You don’t need to play detective. Just be calm, curious, and a little persistent.

A. Establish a Baseline

Ask unrelated, harmless questions at the start. “How was your weekend?” “What did you have for lunch?” Pay attention to voice, tone, pacing, and body movement. You now have a comparison set.

B. Specificity Over Generality

Truth loves detail. Ask for times, names, smells, colors. Vague answers to sharp questions are a red flag.

C. Ask the Same Question Twice

Liars build stories forward. They don’t memorize them backwards. Ask:

  • “Who was there?”

  • “And earlier, who had arrived first?”

Do this again later. If the story shifts? You’ve got a problem.

D. Interrupt the Script

Ask unexpected or offbeat questions:

  • “What was the weather like that day?”

  • “What shoes were you wearing?” Liars can’t handle curveballs. They break rhythm.

E. The Repetition Trap

If someone dodges your yes-or-no question, wait. Then ask it again—same words. Silence is pressure. Truth survives pressure. Lies deflect.

VI. Case Studies and Real-World Examples

Let’s apply this.

1. The Corporate Scandal

An executive is asked if they were aware of internal reports. He says:

“To my knowledge, those concerns were being handled.”

That’s hedging (“to my knowledge”), passive voice (“were being handled”), and evasion (not a yes or no). Multiply those cues—you're in deception territory.

2. The Office Lie

Coworker says they worked late. You ask, “Who was here when you left?” They answer:

“I stayed till around 8, just getting caught up. I didn’t really pay attention to who else was around. I was in my zone.”

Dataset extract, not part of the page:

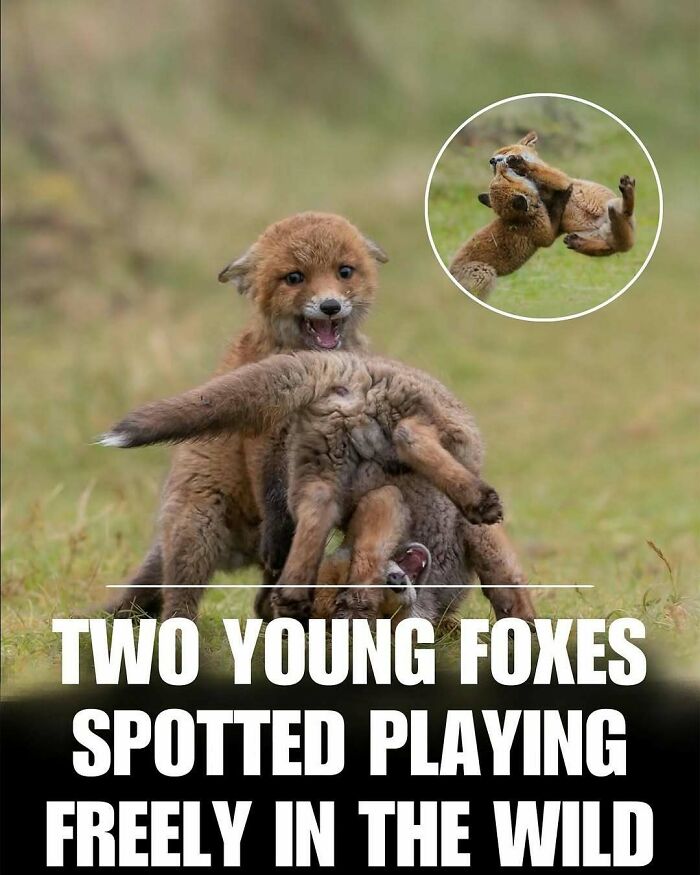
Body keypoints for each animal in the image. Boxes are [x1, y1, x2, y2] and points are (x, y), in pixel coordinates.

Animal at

Again—no names, no specifics, and distancing language. People who tell the truth remember context.

3. The “Laura” Scenario (Real example)

You ask a lawyer if they were the person referenced in a billing entry. She replies:

“I can’t tell you if it did or didn’t. That was in January. I don’t keep emails that long.”

That’s evasive language, temporal distancing (“that was in January”), and a false premise (emails from 8 months ago aren’t “old”). She never denies. She also contradicts herself later in writing. That’s what lying looks like—subtle, inconsistent, dodgy.

VII. Written and Recorded Deception

Written language strips away tone and body language, but it adds a new dimension: editing. Liars who write are trying to look clean.

Watch for:

  • Shifts in tone midway through the message

  • Unnecessary qualifiers: “Honestly,” “To be fair,” “In my experience…”

  • Vagueness where detail should exist

  • Hyper-clarity where none is needed (overwritten alibis)

  • Distancing pronouns (“That person” vs. “She” or “I”)

In recorded calls? Listen for:

  • Breath changes

  • Awkward pauses after direct questions

  • Sudden pitch lifts or vocal fry when pressed

Combine this with transcript analysis and you get a powerful lens for detecting dishonesty.

VIII. Conclusion

Lies are rarely revealed by a single sentence. But they leave fingerprints—on word choice, pacing, posture, and silence. When someone avoids denial, when they contradict themselves mid-story, when they stall or overly polish — those are your tells.

The art of spotting deception isn’t about magic. It’s about attention. It’s about hearing what isn’t said, seeing what doesn’t match, and asking the right questions twice.

Because liars improvise. The truth doesn’t have to.